Francis H. Hare, Jr.
Status: Deceased

(1936 - 2019)

Brother Hare fervently believed his father was the best lawyer he ever knew. It would be equally true to believe that Brother was the best lawyer his father ever knew.

A tireless worker most of his life, Brother was double-promoted twice during high school. He was the youngest student in law school his second year at UVA where he was a member of the same legal fraternity as Ted Kennedy (which made Brother the frequent recipient of Charlottesville Society party invitations and 'oh-by-the-way, do you think Ted can make it too?').

Brother was passionate about the law where it impacted on the protection of consumers from dangerous products. During the 1960s, he successfully represented numerous crash victims of defective helicopter designs. A pilot stationed at the Anniston Army Depot once told Brother that he and his fellow pilots had his name and number taped inside their lockers.

In the early 1970s Brother tried, to completion, the first lawsuit against the Pinto which Ford Motors sold knowing its gas tank had ruptured repeatedly during rear-end-crash tests, some as low as 15 mph. He was later hired as a primary consultant on the landmark 1978 Pinto case (Grimshaw v. Ford) which resulted in the largest initial monetary verdict for a products liability lawsuit in history, to that point.

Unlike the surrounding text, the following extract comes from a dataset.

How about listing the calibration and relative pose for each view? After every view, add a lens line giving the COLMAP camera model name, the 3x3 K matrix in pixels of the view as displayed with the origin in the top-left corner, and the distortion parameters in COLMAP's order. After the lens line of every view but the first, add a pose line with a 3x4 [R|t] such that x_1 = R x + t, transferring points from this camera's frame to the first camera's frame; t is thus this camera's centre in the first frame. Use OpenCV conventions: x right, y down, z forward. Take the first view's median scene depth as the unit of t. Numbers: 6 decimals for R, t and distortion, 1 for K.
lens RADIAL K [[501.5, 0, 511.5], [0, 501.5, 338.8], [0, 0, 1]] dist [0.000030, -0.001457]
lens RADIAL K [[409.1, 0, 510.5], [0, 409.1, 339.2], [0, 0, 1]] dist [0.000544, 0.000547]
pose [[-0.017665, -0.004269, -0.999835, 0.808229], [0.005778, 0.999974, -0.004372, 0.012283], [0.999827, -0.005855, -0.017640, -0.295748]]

Brothers experience in holding Ford accountable for its willful neglect of consumer safety, particularly the company's persistent efforts to bury and/or destroy information it was legally obligated to disclose, inspired him to create the Attorneys Information Exchange Group (AIEG) in the early 1980s.

Away from the office, Brother was an avid fan of mysteries print, film, and televised. His knowledge of mystery books and authors was literally encyclopedic. One of his great personal projects after retiring was the compilation of an exhaustive catalog on the topic, one which employed daggers, rather than stars, for a rating system.

Brother was famous for his sense of humor and skill in telling stories, nearly all of which became better and more awe-inspiring with each retelling. According to those who knew him best, Brother could be accurately and fondly described as the single greatest exaggerator in the history of humanity.